After sending ACK packets, the client needs to WAIT for a period of TIME before closing the connection. The Maximum Segment Lifetime is the Maximum Segment Lifetime. MSL is the maximum lifetime of TCP packets on the Internet. Each SPECIFIC TCP implementation must select a definite MSL value. RFC1122 recommends 2 minutes. This prevents the packets generated in this connection from being mistransmitted to the next connection (because the packets in this connection will disappear in 2MSL time).
If the CLIENT releases the ACK immediately and the server does not receive the ACK from the client due to network reasons, the server resends the FIN. Here’s what might happen:
- If no response is received from the client, the server waits for the FIN to be sent repeatedly, wasting resources.
- A new application assigned to the client with the same port number disconnects immediately after receiving the FIN. It may have wanted to establish a connection with the server.
In the time-wait state, a client waits to see whether the server sends a FIN packet (to prevent ACK packet loss).
Why do you wave four times to release the connection? The main reason is that TCP is in duplex mode.

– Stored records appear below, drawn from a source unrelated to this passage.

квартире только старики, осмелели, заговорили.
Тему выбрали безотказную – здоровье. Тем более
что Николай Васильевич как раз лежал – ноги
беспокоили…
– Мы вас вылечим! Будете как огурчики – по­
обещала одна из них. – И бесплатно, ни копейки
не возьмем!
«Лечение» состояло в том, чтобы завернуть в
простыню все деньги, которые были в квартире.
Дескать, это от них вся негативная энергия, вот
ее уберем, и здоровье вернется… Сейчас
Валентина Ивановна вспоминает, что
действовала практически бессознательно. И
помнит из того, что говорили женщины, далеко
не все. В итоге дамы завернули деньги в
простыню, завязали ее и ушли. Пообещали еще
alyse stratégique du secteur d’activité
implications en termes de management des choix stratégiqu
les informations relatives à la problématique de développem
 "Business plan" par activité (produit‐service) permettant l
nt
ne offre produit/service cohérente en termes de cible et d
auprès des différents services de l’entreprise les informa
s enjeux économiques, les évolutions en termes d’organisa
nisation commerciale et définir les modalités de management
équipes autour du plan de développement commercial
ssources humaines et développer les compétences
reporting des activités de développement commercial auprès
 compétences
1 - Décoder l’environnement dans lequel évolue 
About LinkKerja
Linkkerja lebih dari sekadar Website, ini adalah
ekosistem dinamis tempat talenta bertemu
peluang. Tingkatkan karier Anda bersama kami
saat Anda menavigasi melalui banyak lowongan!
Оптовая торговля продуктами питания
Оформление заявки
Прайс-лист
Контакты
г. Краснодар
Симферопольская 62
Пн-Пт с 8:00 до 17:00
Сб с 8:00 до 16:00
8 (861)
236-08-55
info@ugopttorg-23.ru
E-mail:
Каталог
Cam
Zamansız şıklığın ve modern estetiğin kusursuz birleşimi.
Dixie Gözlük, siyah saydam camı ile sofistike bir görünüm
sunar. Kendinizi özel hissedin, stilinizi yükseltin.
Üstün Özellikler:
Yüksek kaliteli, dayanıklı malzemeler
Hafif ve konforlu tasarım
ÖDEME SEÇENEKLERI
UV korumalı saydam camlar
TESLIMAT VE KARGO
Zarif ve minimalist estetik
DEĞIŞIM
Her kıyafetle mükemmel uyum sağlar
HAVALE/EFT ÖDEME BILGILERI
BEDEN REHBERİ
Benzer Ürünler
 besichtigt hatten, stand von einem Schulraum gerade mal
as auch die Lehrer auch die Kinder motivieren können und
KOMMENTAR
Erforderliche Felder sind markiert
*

- First wave: When host 1 sends a FIN packet
- Indicates that host 1 tells host 2 that host 1 has no data to send, but host 1 can still receive data from host 2
- Second wave: When host 2 returns an ACK packet segment
- Indicates that host 2 knows that host 1 has no data to send, but host 2 can send data to host 1
- Third wave: When host 2 also sends a FIN packet segment
- Indicates that host 2 tells host 1 that host 2 has no data to send
- Fourth wave: When host 1 returns an ACK packet segment
- Indicates that host 1 knows that no data is sent from host 2, and then officially disconnects the TCP connection
For more articles in this series, please pay attention to wechat official account [1024 Planet].